For the cake
- 4 large eggs, room temperature
- 1 1/2 cups granulated sugar
- 1/2 cup light brown sugar
- 1 cup vegetable oil (canola works, too)
- 2 tablespoons Rodelle pure vanilla extract
- 1 tablespoon baking powder
- 3 cups all-purpose flour
- 3/4 teaspoon salt
- 1/2 cup whole milk
For the champagne buttercream
- 1 1/2 cups champagne (eventually 3 tablespoons reduced)
- 3/4 cups salted butter, room temperature
- 3 1/2 ounces cream cheese, room temperature
- 1 teaspoon Rodelle pure vanilla extract
- 4 cups powdered sugar
- 2/3 cup raspberry jam
- Preheat oven to 350°F. Grease three 8 -1/2″ cake pans and set aside.
- In a large bowl, whip eggs and both sugars for 3 minutes.
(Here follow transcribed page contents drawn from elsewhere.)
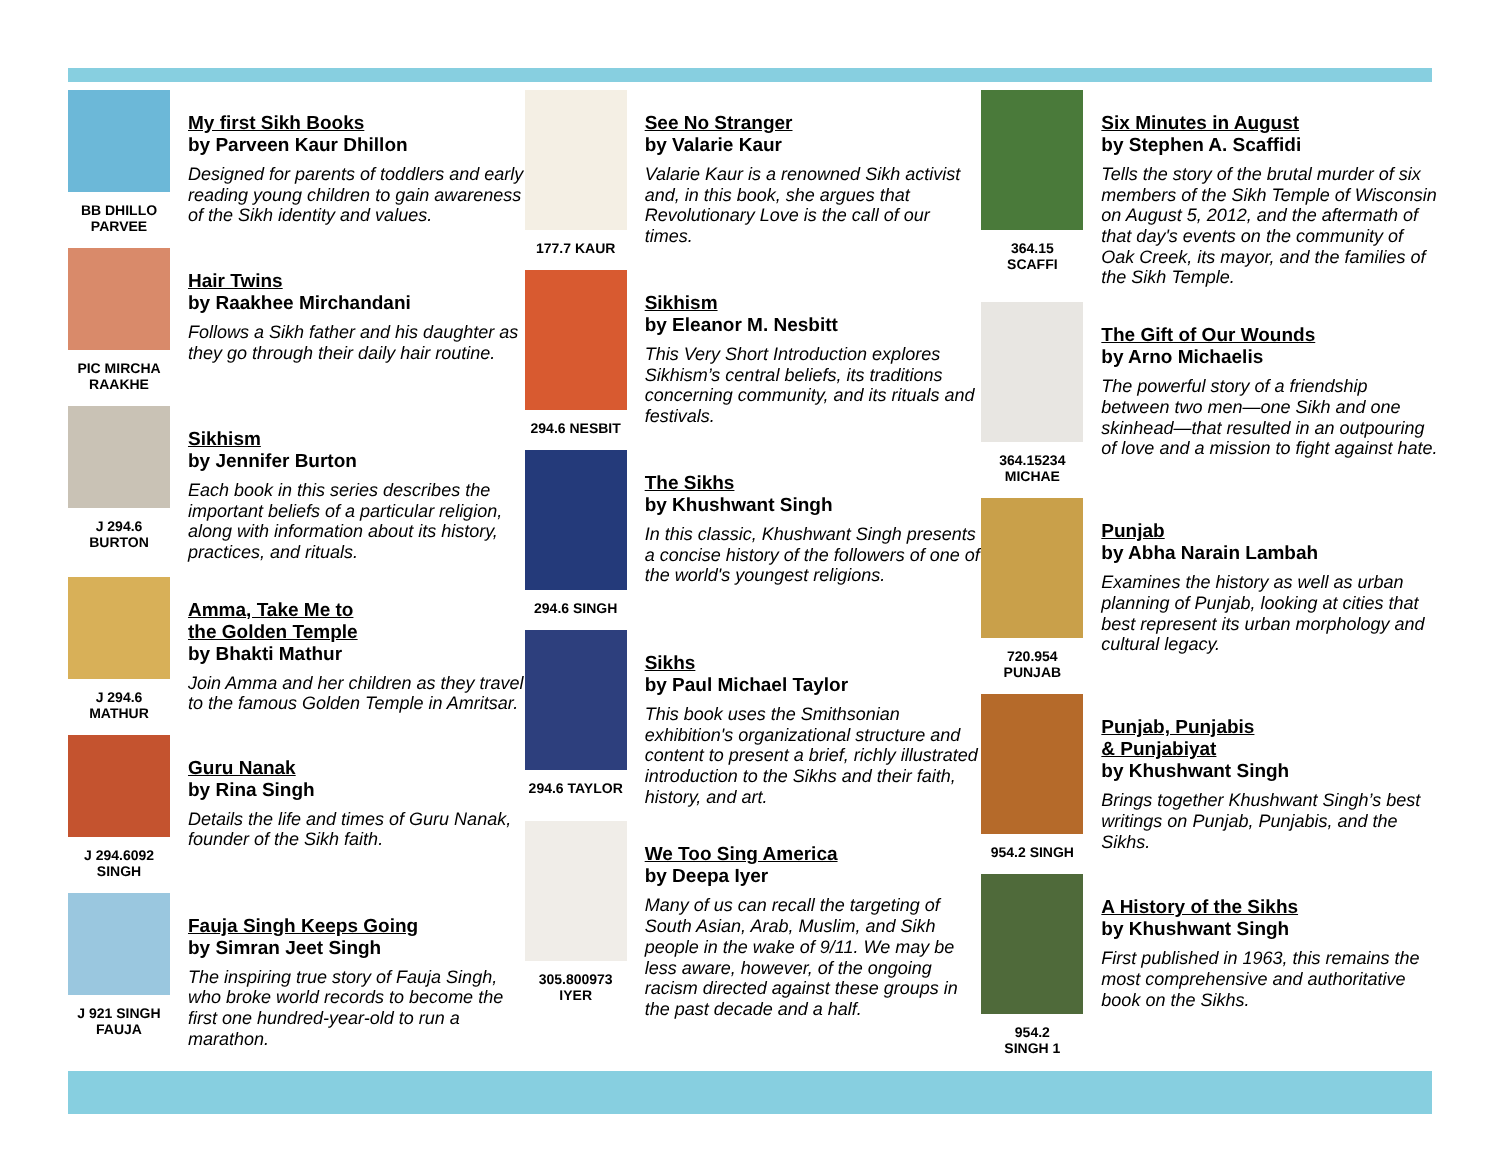BB DHILLO
PARVEE
My first Sikh Books
by Parveen Kaur Dhillon
Designed for parents of toddlers and early reading young children to gain awareness of the Sikh identity and values.
PIC MIRCHA
RAAKHE
Hair Twins
by Raakhee Mirchandani
Follows a Sikh father and his daughter as they go through their daily hair routine.
J 294.6
BURTON
Sikhism
by Jennifer Burton
Each book in this series describes the important beliefs of a particular religion, along with information about its history, practices, and rituals.
J 294.6
MATHUR
Amma, Take Me to
the Golden Temple
by Bhakti Mathur
Join Amma and her children as they travel to the famous Golden Temple in Amritsar.
J 294.6092
SINGH
Guru Nanak
by Rina Singh
Details the life and times of Guru Nanak, founder of the Sikh faith.
J 921 SINGH
FAUJA
Fauja Singh Keeps Going
by Simran Jeet Singh
The inspiring true story of Fauja Singh, who broke world records to become the first one hundred-year-old to run a marathon.
177.7 KAUR
See No Stranger
by Valarie Kaur
Valarie Kaur is a renowned Sikh activist and, in this book, she argues that Revolutionary Love is the call of our times.
294.6 NESBIT
Sikhism
by Eleanor M. Nesbitt
This Very Short Introduction explores Sikhism’s central beliefs, its traditions concerning community, and its rituals and festivals.
294.6 SINGH
The Sikhs
by Khushwant Singh
In this classic, Khushwant Singh presents a concise history of the followers of one of the world's youngest religions.
294.6 TAYLOR
Sikhs
by Paul Michael Taylor
This book uses the Smithsonian exhibition's organizational structure and content to present a brief, richly illustrated introduction to the Sikhs and their faith, history, and art.
305.800973
IYER
We Too Sing America
by Deepa Iyer
Many of us can recall the targeting of South Asian, Arab, Muslim, and Sikh people in the wake of 9/11. We may be less aware, however, of the ongoing racism directed against these groups in the past decade and a half.
364.15
SCAFFI
Six Minutes in August
by Stephen A. Scaffidi
Tells the story of the brutal murder of six members of the Sikh Temple of Wisconsin on August 5, 2012, and the aftermath of that day's events on the community of Oak Creek, its mayor, and the families of the Sikh Temple.
364.15234
MICHAE
The Gift of Our Wounds
by Arno Michaelis
The powerful story of a friendship between two men—one Sikh and one skinhead—that resulted in an outpouring of love and a mission to fight against hate.
720.954
PUNJAB
Punjab
by Abha Narain Lambah
Examines the history as well as urban planning of Punjab, looking at cities that best represent its urban morphology and cultural legacy.
954.2 SINGH
Punjab, Punjabis
& Punjabiyat
by Khushwant Singh
Brings together Khushwant Singh’s best writings on Punjab, Punjabis, and the Sikhs.
954.2
SINGH 1
A History of the Sikhs
by Khushwant Singh
First published in 1963, this remains the most comprehensive and authoritative book on the Sikhs.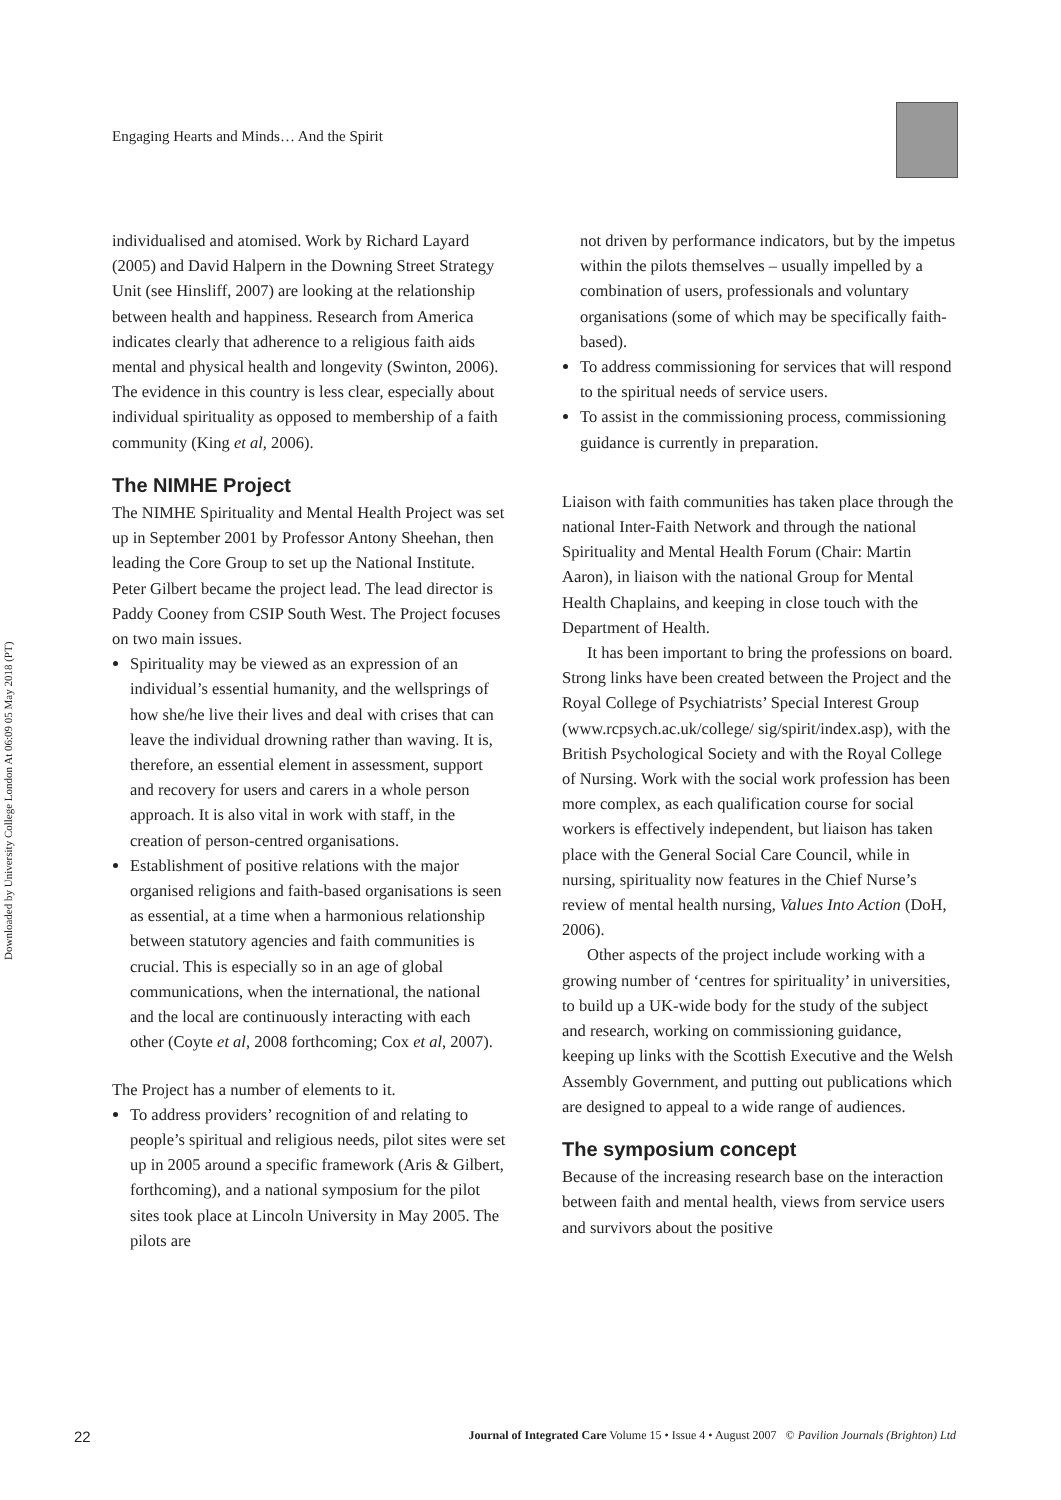Downloaded by University College London At 06:09 05 May 2018 (PT)
Engaging Hearts and Minds… And the Spirit
individualised and atomised. Work by Richard Layard (2005) and David Halpern in the Downing Street Strategy Unit (see Hinsliff, 2007) are looking at the relationship between health and happiness. Research from America indicates clearly that adherence to a religious faith aids mental and physical health and longevity (Swinton, 2006). The evidence in this country is less clear, especially about individual spirituality as opposed to membership of a faith community (King et al, 2006).
The NIMHE Project
The NIMHE Spirituality and Mental Health Project was set up in September 2001 by Professor Antony Sheehan, then leading the Core Group to set up the National Institute. Peter Gilbert became the project lead. The lead director is Paddy Cooney from CSIP South West. The Project focuses on two main issues.
Spirituality may be viewed as an expression of an individual’s essential humanity, and the wellsprings of how she/he live their lives and deal with crises that can leave the individual drowning rather than waving. It is, therefore, an essential element in assessment, support and recovery for users and carers in a whole person approach. It is also vital in work with staff, in the creation of person-centred organisations.
Establishment of positive relations with the major organised religions and faith-based organisations is seen as essential, at a time when a harmonious relationship between statutory agencies and faith communities is crucial. This is especially so in an age of global communications, when the international, the national and the local are continuously interacting with each other (Coyte et al, 2008 forthcoming; Cox et al, 2007).
The Project has a number of elements to it.
To address providers’ recognition of and relating to people’s spiritual and religious needs, pilot sites were set up in 2005 around a specific framework (Aris & Gilbert, forthcoming), and a national symposium for the pilot sites took place at Lincoln University in May 2005. The pilots are
not driven by performance indicators, but by the impetus within the pilots themselves – usually impelled by a combination of users, professionals and voluntary organisations (some of which may be specifically faith-based).
To address commissioning for services that will respond to the spiritual needs of service users.
To assist in the commissioning process, commissioning guidance is currently in preparation.
Liaison with faith communities has taken place through the national Inter-Faith Network and through the national Spirituality and Mental Health Forum (Chair: Martin Aaron), in liaison with the national Group for Mental Health Chaplains, and keeping in close touch with the Department of Health.
It has been important to bring the professions on board. Strong links have been created between the Project and the Royal College of Psychiatrists’ Special Interest Group (www.rcpsych.ac.uk/college/ sig/spirit/index.asp), with the British Psychological Society and with the Royal College of Nursing. Work with the social work profession has been more complex, as each qualification course for social workers is effectively independent, but liaison has taken place with the General Social Care Council, while in nursing, spirituality now features in the Chief Nurse’s review of mental health nursing, Values Into Action (DoH, 2006).
Other aspects of the project include working with a growing number of ‘centres for spirituality’ in universities, to build up a UK-wide body for the study of the subject and research, working on commissioning guidance, keeping up links with the Scottish Executive and the Welsh Assembly Government, and putting out publications which are designed to appeal to a wide range of audiences.
The symposium concept
Because of the increasing research base on the interaction between faith and mental health, views from service users and survivors about the positive
22 Journal of Integrated Care Volume 15 • Issue 4 • August 2007 © Pavilion Journals (Brighton) Ltd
Add in oil and Rodelle vanilla extract.
- In a separate bowl, sift together baking powder, flour, and salt. Fold half of flour mixture into wet ingredients, then pour in half of your milk. Repeat with remaining flour and remaining milk.
- Pour batter equally into three prepared pans. Bake for 20 minutes, rotating halfway through. Once cooked, allow to cool completely before frosting.
To make the champagne frosting
- Simmer 1 1/2 cups of champagne in a small saucepan over low heat for about 25 minutes, swirling the pan every few minutes to prevent burning. You want to end up with a little over 3 tablespoons of champagne. It will happen! Once reduced, allow to cool completely.
- To make the frosting, whip butter, cream cheese, and vanilla extract until light and fluffy, about 2 minutes. Add in 3 tablespoons reduced champagne and powdered sugar, whipping for another 2 minutes. Transfer to a piping bag with a large circular tip (a piping bag sans tip is fine).
- To to assemble the cake, place first layer of cake on cake stand, then generously pipe a circle of frosting around the outer edge of the top of the cake. In a random pattern, pipe frosting into middle of cake, then smooth out middle of frosting with a spatula, keeping the edge/outer rim of the frosting intact. (Basically you’re making a super shallow divot for the raspberry jam). Fill inner divot with 1/3 cup raspberry jam, spreading it evenly.
- Repeat with second layer.
- For third layer, frost top of cake normally, then frost outside with remaining frosting. Use a cake spatula to scrape frosting from sides to create “naked” look.
- Top with blackberries, edible beads, and edible flowers. If you use a sparkler, be aware that some ashes may end up on the top of the cake. I’d make sure you scrape this off before eating!